Secretário incômodo próximo da renúncia

Está no blog do Cícero Catani

"Havia expectativa no Iguaçu que o secretário Ricardo Barros encaminhasse ao governador pedido de demissão, depois de o desembargador Rotoli de Macedo ter negado habeas corpus no processo movido pelo MP. Acredita-se que não restaria outra atitude a Barros, para evitar constrangimento ao governador Beto Richa. Teme-se que a oposição explore o episódio em que ele está envolvido e respingue na campanha eleitoral. Além de secretário da Indústria e Comércio, Ricardo Barros é presidente estadual do PP, partido da base aliada. Na sexta, Barros entrou com um pedido de habeas corpus para trancar a denúncia de negociata interceptada numa escuta telefônica autorizada pela justiça. O desembargador Lídio José Rotoli de Macedo, do Órgão Especial do Tribunal de Justiça do Paraná, negou O pedido era para trancamento da investigação da notícia crime do Gaeco. na qual Barros figura como suspeito de manipular licitações no governo do irmão mais velho, Silvio Barros II, prefeito de Maringá. No HC, Barros relata que a denúncia é nula por ser originar de uma denúncia anônima, que levou à interceptação telefônica de vários números de telefone, pedidos feitos pelo Gaeco e deferidos pelo juízo da 2ª Vara Criminal, no final do ano passado.
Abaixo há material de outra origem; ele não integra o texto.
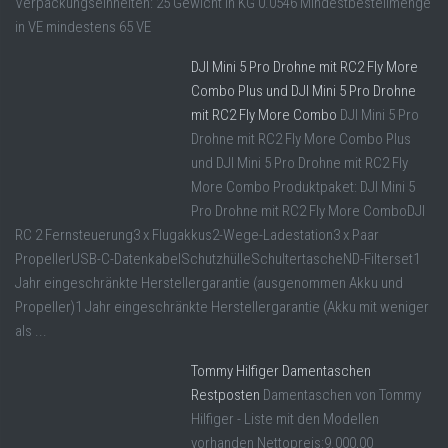
Verpackungseinheiten: 25 Gewicht in KG 0.0546 Mindestbestellmenge
in VE mindestens 65 VE
DJI Mini 5 Pro Drohne mit RC2 Fly More
Combo Plus und DJI Mini 5 Pro Drohne
mit RC2 Fly More Combo
DJI Mini 5 Pro
Drohne mit RC2 Fly More Combo Plus
und DJI Mini 5 Pro Drohne mit RC2 Fly
More Combo Produktpaket: DJI Mini 5
Pro Drohne mit RC2 Fly More ComboDJI
RC 2 Fernsteuerung3 x Flugakkus2-Wege-Ladestation3 x Paar
PropellerUSB-C-DatenkabelSchutzhülleSchultertascheND-Filterset1
Jahr eingeschränkte Herstellergarantie (ausgenommen Akku und
Propeller)1 Jahr eingeschränkte Herstellergarantie (Akku mit weniger
als ...
Tommy Hilfiger Damentaschen
Restposten
Damentaschen von Tommy
Hilfiger - Liste mit den Modellen
vorhanden Nettopreis:9.000,00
A intercepção acabou flagrando uma conversa entre o secretário e Leopoldo Fiewski, super-secretário de Silvio Barros II e de Carlos Roberto Pupin, levando à instauração da notícia crime, “em face da suspeita de envolvimento do paciente em fraude à licitação para serviços de publicidade e propaganda”. Barros também teve pedida prisão cautelar".
 
. Blog do Cícero Catani
 
PS: no blog do Fábio Campana, Ricardo criticou duramente o Ministério Público, que segundo ele age politicamente para prejudicar o grupo, principalmente o prefeito Silvio, seu irmão:
 
"Ricardo Barros afirma, nesta quarta-feira (25), que a sequência de irregularidades e ilegalidades cometidas pelos promotores José Aparecido Cruz e Laércio Januário de Almeida comprova a interferência política do Ministério Público de Maringá. “Não tenho dúvidas em afirmar que o Ministério Público de Maringá é utilizado para ações políticas, motivadas por interesses pessoais, aquém do interesse público e da função constitucional do MP”.

De acordo com Barros há um longa trajetória de perseguição dos agentes do MP de Maringá ao seu grupo político: incluindo o prefeito Silvio Barros, secretários e servidores municipais e diversos dirigentes e lideranças locais".